Perhaps anticorruption investigators should be more cautious in countries where corruption is under control, like Israel and the United States. In those places, the criminal procedure system tends to work well even when law enforcement agents take sluggish attitudes. On the other hand, in countries with high levels of corruption, like Brazil, a risk-averse approach in the anticorruption law enforcement field leads to meaningless results. In a context of systemic corruption, in which government structures (including executive, legislative and judiciary branches) are entrenched by corrupt-related issues, it is hard to build a case without bold measures, especially in sensitive situations where the law is not clear about its limits and possibilities.
Thanks Guy for this very convincingly argued post. Using a current example draws home the point that while there might be reason to cheer the police for intention, it sets bad precedent for law. I would be interested to know more about these two individuals who decided to become state witnesses and changed their lawyers, particularly since they were accused themselves.
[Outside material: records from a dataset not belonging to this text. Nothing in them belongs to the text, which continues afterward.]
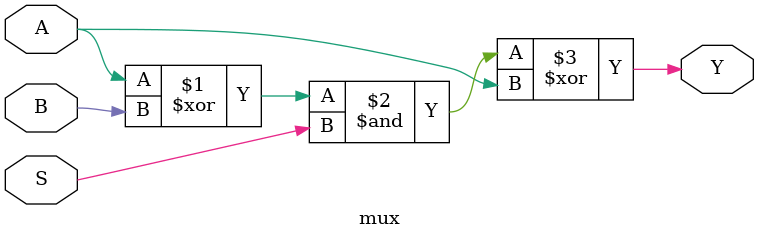
<source format=v>
(* techmap_celltype = "$mux" *)
module mux(A, B, S, Y);
   parameter WIDTH = 1;

   (* force_downto *)
   input [WIDTH-1:0] A;
   (* force_downto *)
   input [WIDTH-1:0] B;
   (* force_downto *)
   input             S;
   (* force_downto *)
   output [WIDTH-1:0] Y;

   genvar             i;
   generate begin
      for (i = 0; i < WIDTH; i = i + 1) begin:bits
	 assign Y[i] = (((A[i] ^ B[i]) & S) ^ A[i]);
      end
   end endgenerate
endmodule // mux

</source>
Perhaps they would have had other incentives to do this, apart from the alleged police pressure.
Thank you for your great post that discusses this particular challenge when attempting to prosecute corruption. I agree with Inayat that your arguments were quite convincing but I had a few follow-up questions regarding the specific Israeli context and public opinion. While I agree with you that aggressive and potentially illegal state witness treatment can prove counterproductive for anticorruption cases, I wonder about the specifics of this case. The police investigators threatened asset seizure in the articles you referenced. Perhaps the way they framed this threat was excessive but does Israeli law actually allow for asset seizure in cases of this nature? Was that a valid possibility? I also had a more general question about the public’s perception of police conduct in Israel. Do people generally trust police and think they act in accordance with the law? You also mentioned a current survey that showed a decline in the public’s trust of the Israeli legal system. Is this because of this type of police misconduct or other reasons and if it extends beyond shady investigative tactics why do members of society increasingly mistrust the legal system?